Eneko Agirre
[introductory/intermediate] Natural Language Processing in the Pretrained Language Model Era
Summary
Deep Learning models have been successfully applied to natural language processing, and are now changing radically how we interact with machines (Siri, Alexa, Google Home, Translate and Search Engine). These models are able to infer a continuous representation for text, instead of using hand-engineered features as in other machine learning approaches. The course will explain the main deep learning models used in NLP, including pre-trained language models such as BERT, XLM-R and GPT, and how they are applied to obtain the best NLP results by fine-tuning and prompting. Attendants will be able to understand and play with implementations in Tensorflow Keras.
Syllabus
- Introduction to NLP and DL
- Multilayer Perceptron and Transformer
- Pretrained Language Models, Fine-Tuning and Prompting
References
Deep Learning. Ian Goodfellow, Yoshua Bengio and Aaron Courville. 2015.
Neural Network Methods for Natural Language Processing. Yoav Goldberg. 2017.
Deep Learning with Python. Francois Chollet. 2017.

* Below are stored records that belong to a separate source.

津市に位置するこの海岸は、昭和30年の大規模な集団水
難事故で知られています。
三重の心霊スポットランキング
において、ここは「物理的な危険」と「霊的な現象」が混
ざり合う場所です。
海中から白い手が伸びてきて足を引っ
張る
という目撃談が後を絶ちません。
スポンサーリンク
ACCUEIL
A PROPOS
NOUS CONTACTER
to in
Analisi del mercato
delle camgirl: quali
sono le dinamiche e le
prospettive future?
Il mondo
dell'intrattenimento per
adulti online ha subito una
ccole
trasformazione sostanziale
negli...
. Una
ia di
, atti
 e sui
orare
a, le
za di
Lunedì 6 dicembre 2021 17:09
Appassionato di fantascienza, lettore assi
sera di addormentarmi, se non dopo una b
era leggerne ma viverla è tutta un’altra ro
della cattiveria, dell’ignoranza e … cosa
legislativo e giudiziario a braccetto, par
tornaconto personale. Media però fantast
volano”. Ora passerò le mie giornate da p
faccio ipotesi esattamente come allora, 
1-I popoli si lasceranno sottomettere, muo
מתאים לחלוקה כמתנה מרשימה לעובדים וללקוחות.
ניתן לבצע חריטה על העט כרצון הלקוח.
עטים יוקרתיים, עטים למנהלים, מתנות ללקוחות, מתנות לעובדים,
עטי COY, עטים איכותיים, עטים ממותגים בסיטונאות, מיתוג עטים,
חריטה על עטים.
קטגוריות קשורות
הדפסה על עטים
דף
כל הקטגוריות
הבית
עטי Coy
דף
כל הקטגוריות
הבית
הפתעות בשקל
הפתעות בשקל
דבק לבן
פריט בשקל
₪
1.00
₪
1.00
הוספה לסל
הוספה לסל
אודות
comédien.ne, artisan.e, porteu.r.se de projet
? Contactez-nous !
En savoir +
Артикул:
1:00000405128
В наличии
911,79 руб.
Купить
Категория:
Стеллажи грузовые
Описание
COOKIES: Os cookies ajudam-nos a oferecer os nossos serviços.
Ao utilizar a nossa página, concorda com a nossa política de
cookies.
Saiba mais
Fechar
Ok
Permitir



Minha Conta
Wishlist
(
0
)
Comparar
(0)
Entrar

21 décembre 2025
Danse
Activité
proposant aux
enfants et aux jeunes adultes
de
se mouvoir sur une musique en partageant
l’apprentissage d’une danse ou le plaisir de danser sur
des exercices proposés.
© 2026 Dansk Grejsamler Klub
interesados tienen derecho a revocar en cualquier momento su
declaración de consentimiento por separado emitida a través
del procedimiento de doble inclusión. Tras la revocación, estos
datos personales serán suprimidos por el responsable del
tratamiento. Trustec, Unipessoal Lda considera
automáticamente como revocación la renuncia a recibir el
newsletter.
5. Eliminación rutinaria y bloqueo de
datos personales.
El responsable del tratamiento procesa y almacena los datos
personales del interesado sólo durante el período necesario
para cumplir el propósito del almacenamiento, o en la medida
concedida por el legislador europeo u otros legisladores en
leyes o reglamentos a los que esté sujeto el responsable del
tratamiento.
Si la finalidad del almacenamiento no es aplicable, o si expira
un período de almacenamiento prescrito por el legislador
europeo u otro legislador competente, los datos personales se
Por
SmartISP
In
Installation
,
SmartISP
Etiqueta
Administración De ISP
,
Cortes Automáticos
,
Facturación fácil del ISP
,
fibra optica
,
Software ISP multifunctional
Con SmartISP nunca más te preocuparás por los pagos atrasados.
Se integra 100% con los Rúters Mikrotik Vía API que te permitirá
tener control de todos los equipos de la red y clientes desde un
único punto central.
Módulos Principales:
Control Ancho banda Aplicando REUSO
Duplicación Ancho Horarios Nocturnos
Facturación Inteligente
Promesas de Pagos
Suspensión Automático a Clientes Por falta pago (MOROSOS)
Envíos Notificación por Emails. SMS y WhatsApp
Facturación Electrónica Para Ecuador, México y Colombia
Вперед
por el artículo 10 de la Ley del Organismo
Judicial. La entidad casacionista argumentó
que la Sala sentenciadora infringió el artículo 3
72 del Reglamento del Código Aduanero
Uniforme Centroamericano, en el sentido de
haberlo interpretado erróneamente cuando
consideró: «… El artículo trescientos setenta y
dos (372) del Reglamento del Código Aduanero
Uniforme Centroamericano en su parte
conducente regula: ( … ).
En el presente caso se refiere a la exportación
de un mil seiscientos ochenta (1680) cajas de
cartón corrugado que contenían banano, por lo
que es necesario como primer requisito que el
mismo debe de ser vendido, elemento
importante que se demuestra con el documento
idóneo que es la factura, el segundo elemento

Liu et al. (2021). Pre-train, prompt, and predict: A systematic survey of prompting methods in natural language processing. arXiv preprint arXiv:2107.13586.
Min et al. (2021). Recent Advances in Natural Language Processing via Large Pre-Trained Language Models: A Survey. arXiv preprint arXiv:2111.01243.
Hugging Face Course: https://huggingface.co/course
Pre-requisites
Addressed to professionals, researchers and students who want to understand and apply deep learning techniques to text. The practical part requires basic programming experience.
Short bio
Eneko Agirre is full profesor in the Computer Science department of the University of the Basque Country (UPV/EHU). He has published over 150 international peer-reviewed articles and conference papers in NLP. He has been secretary and president of the ACL SIGLEX, member of the editorial board of Computational Linguistics, Transactions of the ACL and Journal of Artificial Intelligence Research. He is co-founder of the Joint Conference on Lexical and Computational Semantics (*SEM), now in it’s ninth edition. He is a usual reviewer for top international journals, a regular area chair and member of the program committees for top international conferences. He has coordinated several National and European projects. He has received three Google Research Awards in 2016, 2018 and 2019, and five best paper awards and nominations. Several dissertations under his supervision have received the SEPLN, Spanish Computer Science and EurAI 2021 best PhD awards. He received the Spanish Computer Science Research Award in 2021.